Researchers at the Department of Engineering at the University of Cambridge and the Toshiba’s Cambridge Research Lab have come up with a new virtual assistant that may not be able to do any office work for you, but it sure would make your phones and computational devices a lot more human than they are now.

The program is called Zoe and uses the head of Hollyoaks star Zoe Lister. Based on the actress who plays Zoe Carpenter in the series airing on Channel 4, the talking head is able to replicate and express the full range of expression that humans use. Of course, the user has to input the emotion it wants Zoe to stimulate, though having a virtual talking head on your phone or tablet talking to you in tones that communicate fear, anger, happiness, etc. could be quite a wondrous thing indeed.
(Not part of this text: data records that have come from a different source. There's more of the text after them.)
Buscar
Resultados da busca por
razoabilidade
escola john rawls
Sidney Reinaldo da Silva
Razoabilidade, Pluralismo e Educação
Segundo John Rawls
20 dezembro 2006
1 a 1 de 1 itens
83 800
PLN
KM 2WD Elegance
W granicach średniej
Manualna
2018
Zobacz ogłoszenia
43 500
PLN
We don’t really know how the program can be developed into becoming a digital personal assistant in the future, though having a computer simulated “person” not talking to us in a creepy robotic voice has got to be a pleasant start for fans of such technology.
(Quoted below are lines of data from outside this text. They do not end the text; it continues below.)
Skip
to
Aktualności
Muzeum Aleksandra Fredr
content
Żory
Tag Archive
As a user controllable avatar, Zoe is the most expressive one ever and it is precisely this unprecedented realism that sets it apart from other computer based emotional and voice simulation programs. The research team behind the program used thousands of sentences to make the system as realistic as possible and as a result, the speech model is much closer to the modulation that real life humans use. By using computer vision software, Zoe was also able to track the user’s face which helped it reflect the emotions on the user’s face too. To recreate expressions on a digital face, researchers used voice and image data, mathematical algorithms and voice and face-modeling to allow Zoe to decipher what expression to emote directly from the inputted text.

Zoe runs using a program that uses just tens of MB of data which would allow it to be installed and run smoothly on most current smartphones. For the average person, the program would allow functionality like customizable avatar that will allow them to use the image of their friends’ heads and their voices to read out texts. The emotionally realistic digital assistant would also make the otherwise bland digital assistant software used by professionals more human without the cost of hiring an actual human for the interaction. The template-based technology could also help children with autism and hearing disabilities learn human emotions and read lips. Researchers hope to have the technology make user interfaces, online lectures, audio-visual books, gaming etc. to make them more human friendly.